> **Study material**

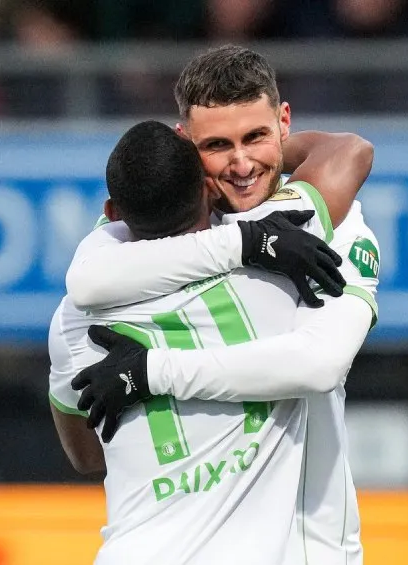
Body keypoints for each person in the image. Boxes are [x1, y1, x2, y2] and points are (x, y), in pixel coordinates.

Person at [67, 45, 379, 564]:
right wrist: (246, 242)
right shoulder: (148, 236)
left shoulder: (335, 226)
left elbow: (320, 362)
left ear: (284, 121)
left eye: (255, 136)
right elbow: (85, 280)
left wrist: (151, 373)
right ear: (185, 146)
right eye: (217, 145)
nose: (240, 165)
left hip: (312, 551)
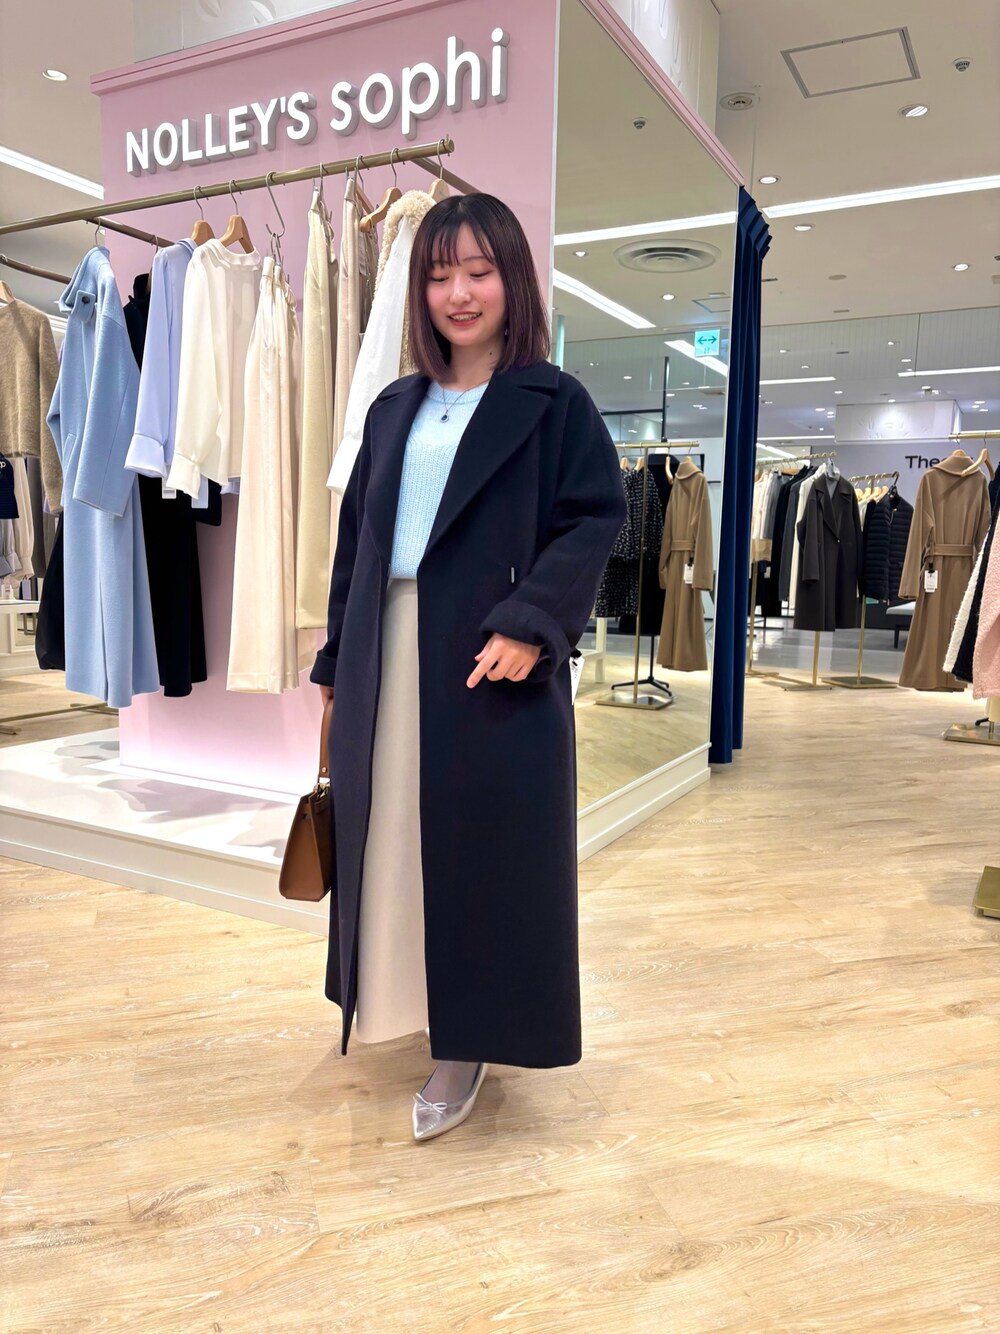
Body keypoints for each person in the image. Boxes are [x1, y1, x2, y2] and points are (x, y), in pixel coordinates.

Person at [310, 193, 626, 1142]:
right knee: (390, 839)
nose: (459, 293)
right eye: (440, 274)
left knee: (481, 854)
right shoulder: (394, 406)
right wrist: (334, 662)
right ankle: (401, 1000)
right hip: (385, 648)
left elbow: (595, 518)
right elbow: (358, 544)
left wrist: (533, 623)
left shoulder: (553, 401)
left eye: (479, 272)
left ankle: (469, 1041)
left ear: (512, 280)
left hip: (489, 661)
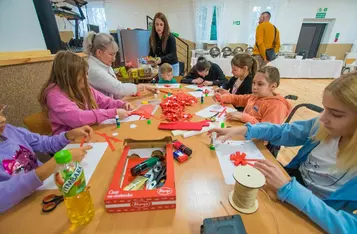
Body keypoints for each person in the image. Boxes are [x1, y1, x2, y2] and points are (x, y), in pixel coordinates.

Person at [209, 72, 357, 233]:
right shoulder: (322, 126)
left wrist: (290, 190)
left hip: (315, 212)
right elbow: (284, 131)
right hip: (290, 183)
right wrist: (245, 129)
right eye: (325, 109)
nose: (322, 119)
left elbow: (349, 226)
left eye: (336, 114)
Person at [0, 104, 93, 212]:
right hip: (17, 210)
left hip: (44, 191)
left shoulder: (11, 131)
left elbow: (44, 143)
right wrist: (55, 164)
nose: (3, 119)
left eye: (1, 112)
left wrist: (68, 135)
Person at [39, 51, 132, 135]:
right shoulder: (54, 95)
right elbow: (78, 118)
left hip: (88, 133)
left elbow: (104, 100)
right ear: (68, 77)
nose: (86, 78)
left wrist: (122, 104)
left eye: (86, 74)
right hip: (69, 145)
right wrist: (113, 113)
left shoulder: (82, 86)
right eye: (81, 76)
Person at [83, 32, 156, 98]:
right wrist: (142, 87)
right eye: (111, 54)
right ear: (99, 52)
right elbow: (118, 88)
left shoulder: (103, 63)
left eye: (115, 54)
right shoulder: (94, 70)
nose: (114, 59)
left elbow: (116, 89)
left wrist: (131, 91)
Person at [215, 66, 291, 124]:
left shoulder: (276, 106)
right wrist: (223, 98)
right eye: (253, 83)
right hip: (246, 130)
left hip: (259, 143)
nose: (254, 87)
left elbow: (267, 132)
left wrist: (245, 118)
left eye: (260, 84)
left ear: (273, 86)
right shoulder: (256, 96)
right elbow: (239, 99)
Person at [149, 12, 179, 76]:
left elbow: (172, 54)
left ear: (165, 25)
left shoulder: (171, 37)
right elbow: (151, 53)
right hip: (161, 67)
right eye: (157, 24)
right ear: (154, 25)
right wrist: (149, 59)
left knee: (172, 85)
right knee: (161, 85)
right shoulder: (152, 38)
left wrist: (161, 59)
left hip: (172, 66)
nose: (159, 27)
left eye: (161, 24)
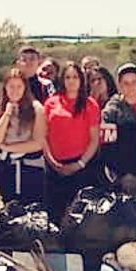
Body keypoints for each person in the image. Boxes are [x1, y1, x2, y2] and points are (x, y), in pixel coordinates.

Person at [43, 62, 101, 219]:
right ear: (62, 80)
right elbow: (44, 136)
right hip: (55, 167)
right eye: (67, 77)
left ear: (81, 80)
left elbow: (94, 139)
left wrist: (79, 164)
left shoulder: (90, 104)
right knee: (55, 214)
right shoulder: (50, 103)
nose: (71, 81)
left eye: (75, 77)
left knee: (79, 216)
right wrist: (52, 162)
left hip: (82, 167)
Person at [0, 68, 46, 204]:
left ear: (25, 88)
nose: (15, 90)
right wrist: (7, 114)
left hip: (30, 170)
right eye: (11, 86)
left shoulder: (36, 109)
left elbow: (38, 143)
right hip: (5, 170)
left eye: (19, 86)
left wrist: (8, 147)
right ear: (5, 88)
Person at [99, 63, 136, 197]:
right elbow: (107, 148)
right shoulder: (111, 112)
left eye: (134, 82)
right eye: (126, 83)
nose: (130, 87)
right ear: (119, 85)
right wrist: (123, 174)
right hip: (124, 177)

> **What is being asked**
Return the listing verbatim; pictures are not part of the copy.

> **Reply**
Body keypoints for each person in the image. Boxes are [x1, y1, x2, y2] and points are (x, y), in pixel coordinates.

Person at [67, 45, 379, 564]:
right wrist: (246, 242)
right shoulder: (148, 236)
left shoulder: (335, 226)
left elbow: (320, 362)
left ear: (284, 121)
left eye: (255, 136)
right elbow: (85, 280)
left wrist: (151, 373)
right ear: (185, 146)
right eye: (217, 145)
nose: (240, 165)
left hip: (312, 551)
Body keypoints for each person in the image. Boxes are [x1, y1, x2, y2] and points are (x, y), in pixel coordinates.

Person at [310, 193, 626, 1142]:
right knee: (390, 839)
nose: (459, 293)
right eye: (440, 274)
left knee: (481, 854)
right shoulder: (394, 406)
right wrist: (334, 662)
right ankle: (401, 1000)
right hip: (385, 648)
left elbow: (595, 518)
right elbow: (358, 544)
left wrist: (533, 623)
left shoulder: (553, 401)
left eye: (479, 272)
left ankle: (469, 1041)
left ear: (512, 280)
left hip: (489, 661)
Body keypoints for each person in the image. Boxes are [x1, y1, x2, y2] and points are (x, y), in pixel coordinates.

Person at [209, 72, 357, 233]:
right shoulder: (322, 126)
left wrist: (290, 190)
left hip: (315, 212)
right elbow: (284, 131)
right hip: (290, 183)
right wrist: (245, 129)
right eye: (325, 109)
nose: (322, 119)
left elbow: (349, 226)
left eye: (336, 114)
Person at [0, 104, 93, 212]:
right hip: (17, 210)
left hip: (44, 191)
left shoulder: (11, 131)
left elbow: (44, 143)
right wrist: (55, 164)
nose: (3, 119)
left eye: (1, 112)
left wrist: (68, 135)
Person at [39, 51, 132, 135]:
right shoulder: (54, 95)
right elbow: (78, 118)
left hip: (88, 133)
left elbow: (104, 100)
right ear: (68, 77)
nose: (86, 78)
left wrist: (122, 104)
left eye: (86, 74)
right hip: (69, 145)
right wrist: (113, 113)
left shoulder: (82, 86)
right eye: (81, 76)
Person at [83, 32, 156, 98]:
right wrist: (142, 87)
right eye: (111, 54)
right ear: (99, 52)
right elbow: (118, 88)
left shoulder: (103, 63)
left eye: (115, 54)
right shoulder: (94, 70)
nose: (114, 59)
left elbow: (116, 89)
left wrist: (131, 91)
Person at [215, 66, 291, 124]:
left shoulder: (276, 106)
right wrist: (223, 98)
right eye: (253, 83)
right hip: (246, 130)
left hip: (259, 143)
nose: (254, 87)
left elbow: (267, 132)
left wrist: (245, 118)
left eye: (260, 84)
left ear: (273, 86)
right shoulder: (256, 96)
right elbow: (239, 99)
Person at [149, 12, 179, 76]:
left elbow: (172, 54)
left ear: (165, 25)
left shoulder: (171, 37)
right elbow: (151, 53)
right hip: (161, 67)
right eye: (157, 24)
right ear: (154, 25)
right wrist: (149, 59)
left knee: (172, 85)
right knee: (161, 85)
right shoulder: (152, 38)
left wrist: (161, 59)
left hip: (172, 66)
nose: (159, 27)
left eye: (161, 24)
Body keypoints for each person in the image. Boxes are [x1, y1, x2, y2] and points are (x, y), in pixel coordinates.

Person at [43, 62, 101, 219]:
right ear: (62, 80)
right elbow: (44, 136)
right hip: (55, 167)
right eye: (67, 77)
left ear: (81, 80)
left elbow: (94, 139)
left wrist: (79, 164)
left shoulder: (90, 104)
right knee: (55, 214)
right shoulder: (50, 103)
nose: (71, 81)
left eye: (75, 77)
left knee: (79, 216)
right wrist: (52, 162)
left hip: (82, 167)
Person at [0, 68, 46, 204]:
left ear: (25, 88)
nose: (15, 90)
right wrist: (7, 114)
left hip: (30, 170)
right eye: (11, 86)
left shoulder: (36, 109)
left elbow: (38, 143)
right hip: (5, 170)
left eye: (19, 86)
left wrist: (8, 147)
right ear: (5, 88)
Person at [99, 63, 136, 197]:
right elbow: (107, 148)
right shoulder: (111, 112)
left eye: (134, 82)
right eye: (126, 83)
nose: (130, 87)
right ear: (119, 85)
right wrist: (123, 174)
right hip: (124, 177)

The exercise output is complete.